Pat Silver paints two possible scenarios for collecting unpaid medical bills.
In scenario one, a big guy named Bruno has tracked you down and knocks on your door, demanding payment. You have no insurance, and you tell him you can't pay it. You soon change your address.
In scenario two, a social worker comes to the door and explains how you might qualify for state or federal health insurance programs, Medi-Cal or Medicare. The social worker helps you find your birth certificate and other needed records, helps fill out the 15-page form and arranges transportation to the required in-person interview needed to qualify for Medi-Cal.
Silver's company, Silver Hospital Services in Orange, once used the first collection method. When she switched to the second, the number of cases she was able to collect on improved from about 50% to 91%.

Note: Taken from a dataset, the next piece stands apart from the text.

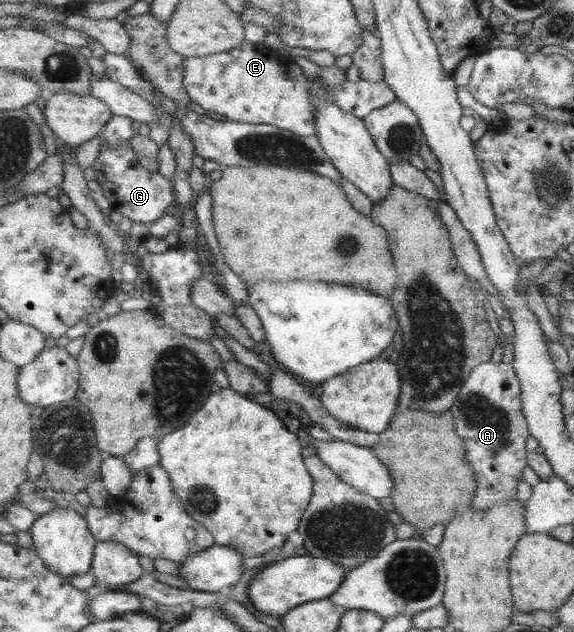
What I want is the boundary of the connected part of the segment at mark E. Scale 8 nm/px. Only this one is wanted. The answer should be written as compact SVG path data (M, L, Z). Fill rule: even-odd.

That's a nice percentage from the hospital's perspective. One of Silver's clients, Huntington Memorial Hospital in Pasadena, began handing over cases to her about seven months ago. In that time, Huntington Memorial has begun receiving Medi-Cal payments on $433,300 worth of bills. It paid $11,597 to Silver for that service. Silver charges $60 a day, or a $240 minimum, for each case.
Without Silver, the $433,300 "would have been written off to charity," said Pat Watson, credit manager for Huntington Memorial.
Watson is also pleased with the image Silver's service presents on behalf of her hospital.
"They've got a lot of compassion," Watson said. "It's not just money, money, money."
In the past, when she could, Watson drove out to patients' homes herself after work, even though that was not part of her job. She didn't know that anything like Silver's company existed. Of course, there are more standard collection agencies. What makes Silver's company unusual is that she hires trained social workers instead of collection agents.
One other Orange County company, Syndicated Office Systems in Orange, has a similar employment policy: it hires former welfare workers.
Silver said the idea of hiring social workers came to her by accident. She placed a "help wanted" ad describing the job's duties and a social worker applied.
"That's when I realized there were people pretty specifically trained to do this work," Silver said. "And it's nice that they come with a concept of this being a profession, not a job. Their orientation is to families; they're more proactive."
Silver employs seven people and works with four hospitals--Huntington Memorial, Loma Linda University Medical Center, Loma Linda Community Hospital and Pioneer Hospital in Artesia.
The Medi-Cal qualification process is difficult even if you are an adult, are fluent in English and have use of a car. Take away any one of those elements, and the difficulty increases.
The patients whose names end up on Silver's desk have almost always entered the health care system through the emergency room. Some are Mexican citizens who cross the border for health care, then go home. Silver says she can trace them through family members here, usually.
Other patients are young, unwed mothers. Or they have AIDS and have maxxed out their medical insurance. Some have pre-existing medical conditions, and private insurance companies will not insure them. Some are under arrest when they enter thehospital and go to jail after they aredischarged.
Sometimes they don't know that they can qualify for government assistance. Other times, as in the case of the young mothers or the dying AIDS patients, paying the doctor's bill is low on their list of priorities.
Silver's husband, who was a private investigator, started the company with a colleague in 1976. Silver handled the office paperwork. They believed that their training in finding people would be a valuable service, and they worked for Long Beach Memorial Medical Center exclusively for years.
Silver's husband died in 1984, the colleague left, and she took over the business. Last year, in 1991, she handled 207 accounts and had revenue of $290,000. In January, she hired a director of account development, Joanne LaPointe, to increase the number of hospitals they serve.
"It's been easy to find hospitals that think the way we do about taking the humane approach," said LaPointe, whose background is in sales and marketing to hospitals. "The trick is locating the right person and getting past the secretary."